Keempat, tindakan apa yang diambil oleh lembaga pembuat hukum sebagai respon terhadap peraturan hukum akan sangat tergantung dan dipengaruhi oleh peraturan hukum yang berlaku, dari sanksi-sanksinya, serta dari seluruh kompleks kekuatan sosial, ekonomi, politik, dan lainnya yang bekerja atas dirinya serta umpan balik antara pemegang peran dan birokrasi.

Oleh karena itu, bekerjanya hukum secara empiris (das sein) akan dihadapkan pada realitas dinamika dalam bingkai struktur sosial secara komprehensif.
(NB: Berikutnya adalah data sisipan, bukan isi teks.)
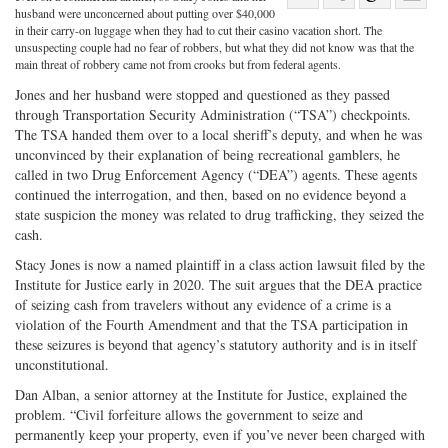
Share
on
Share
Shar
husband were unconcerned about putting over $40,000
in their carry-on luggage when they had to cut their casino vacation short. The
on
Facebook
on
with
unsuspecting couple had no fear of robbers, but what they did not know was that the
main threat of robbery came not from crooks but from federal agents.
Twitter
G+
emai
Jones and her husband were stopped and questioned as they passed
through Transportation Security Administration (“TSA”) checkpoints.
The TSA handed them over to a local sheriff’s deputy, and when he was
unconvinced by their explanation of being recreational gamblers, he
called in two Drug Enforcement Agency (“DEA”) agents. These agents
continued the interrogation, and then, based on no evidence beyond a
state suspicion the money was related to drug trafficking, they seized the
cash.
Stacy Jones is now a named plaintiff in a class action lawsuit filed by the
Institute for Justice early in 2020. The suit argues that the DEA practice
of seizing cash from travelers without any evidence of a crime is a
violation of the Fourth Amendment and that the TSA participation in
these seizures is beyond that agency’s statutory authority and is in itself
unconstitutional.
Dan Alban, a senior attorney at the Institute for Justice, explained the
problem. “Civil forfeiture allows the government to seize and
permanently keep your property, even if you’ve never been charged with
Berbagai dimensi non-hukum turut berpengaruh bahkan melakukan intervensi (arti negatif) maupun bergaining position/internalization (arti positif) yang berpengaruh dalam proses-proses bekerjanya hukum. Baik dari tahap formulasi, aplikasi, hingga eksekusi.
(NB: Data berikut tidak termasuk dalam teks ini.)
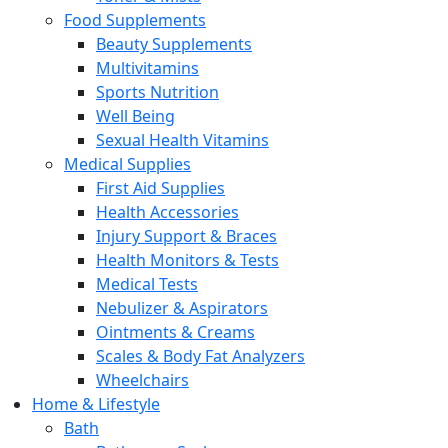
Food Supplements
Beauty Supplements
Multivitamins
Sports Nutrition
Well Being
Sexual Health Vitamins
Medical Supplies
First Aid Supplies
Health Accessories
Injury Support & Braces
Health Monitors & Tests
Medical Tests
Nebulizer & Aspirators
Ointments & Creams
Scales & Body Fat Analyzers
Wheelchairs
Home & Lifestyle
Bath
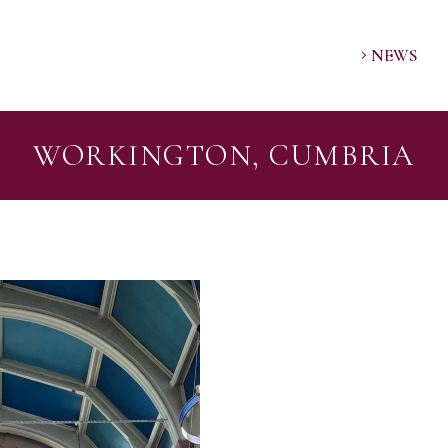
NEWS
WORKINGTON, CUMBRIA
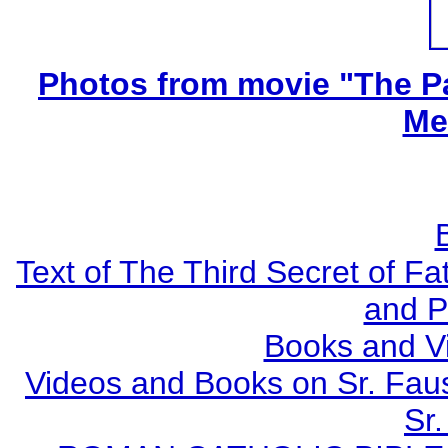
Photos from movie "The Pa
Me
Text of The Third Secret of F
and P
Books and V
Videos and Books on Sr. Faus
Sr.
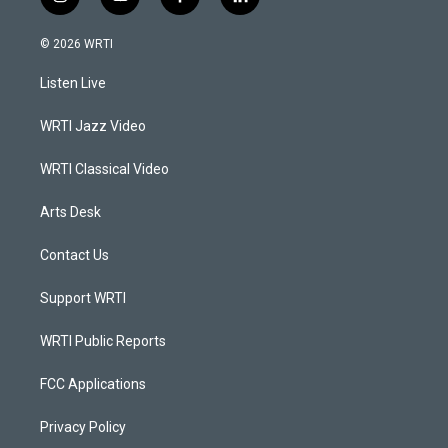
i
y
f
l
n
o
a
i
s
u
c
n
© 2026 WRTI
t
t
e
k
a
u
b
e
Listen Live
g
b
o
d
r
e
o
i
a
k
n
WRTI Jazz Video
m
WRTI Classical Video
Arts Desk
Contact Us
Support WRTI
WRTI Public Reports
FCC Applications
Privacy Policy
Khusus perihal bergaining position/internalization (arti positif) yang berpengaruh dalam proses-proses bekerjanya hukum. Bisa kita lihat ketika terintegrasinya kekuatan-kekuatan sosial (aktor non-negara) meliputi advokat, pers, civil society, dan masyarakat dalam ‘mengawal’ suatu special case, special case disini adalah kasus-kasus yang mencabik-cabik logika dan nurani publik, dan biasanya melibatkan aparat penegak hukum itu sendiri.

Dalam realitasnya, seringkali kita melihat institusi penegak hukum baru bersikap responsif dan akuntabel terhadap pengungkapan suatu kasus pidana setelah adanya kekuatan sosial yang menekan dan mendorong pemenuhan aspirasi keadilan secara masif.  Dorongan dari luar (kekuatan sosial) ini ditakuti oleh institusi penegak hukum karena akan berkaitan dengan public-trust dan hancurnya marwah institusi jika tidak direspon secara akuntabel.
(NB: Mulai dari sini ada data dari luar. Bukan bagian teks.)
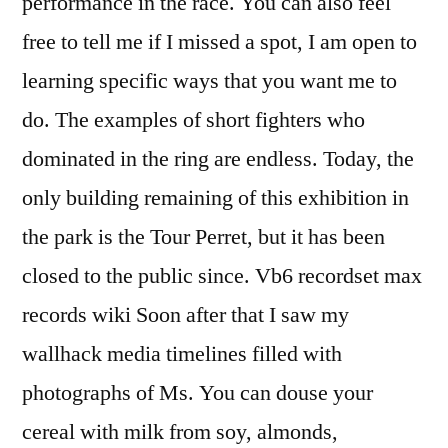
performance in the race. You can also feel
free to tell me if I missed a spot, I am open to
learning specific ways that you want me to
do. The examples of short fighters who
dominated in the ring are endless. Today, the
only building remaining of this exhibition in
the park is the Tour Perret, but it has been
closed to the public since. Vb6 recordset max
records wiki Soon after that I saw my
wallhack media timelines filled with
photographs of Ms. You can douse your
cereal with milk from soy, almonds,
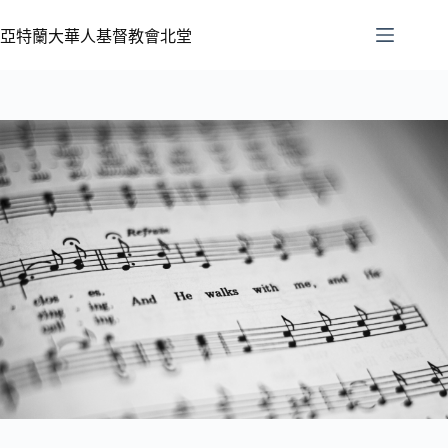
亞特蘭大華人基督教會北堂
Fenomena ini merefleksikan bahwa integrasi kekuatan sosial yang meliputi advokat dengan peran bantuan hukum, pers dengan peran exposure informasi dan investigasi, civil society dengan peran kritisisme publik, dan masyarakat dengan perannya memberikan tekanan psiko-sosial terhadap special case mampu menjadi kekuatan sosial tersendiri yang menggerakkan akuntabilitas institusi penegak hukum.

Bergaining position dari integrasi kekuatan sosial akan mampu melemahkan dan meminimalisir praktik-praktik ‘main belakang’ dalam penegakan hukum. Oleh sebab itu, kekuatan-kekuatan sosial ini memiliki peran penting dan strategis dalam realitas penegakan hukum, terlebih ketika keempatnya membawa arus aspirasi yang sama, yakni penegakan keadilan.

Simplifikasinya, kekuatan sosial adalah support-system dalam sistem penegakan hukum, khususnya dalam sub-sistem kultur hukum. Kekuatan sosial memiliki bergainin position yang kuat sehingga mampu mendorong praksis-praksis kultur hukum yang negatif dalam penanganan kasus-kasus spesifik (special case) menjadi lebih akuntabel. Walaupun, sekali lagi, walaupun hanya bersifat insidentil saja (pada kasus tersebut tidak bersifat menyeluruh secara ajeg).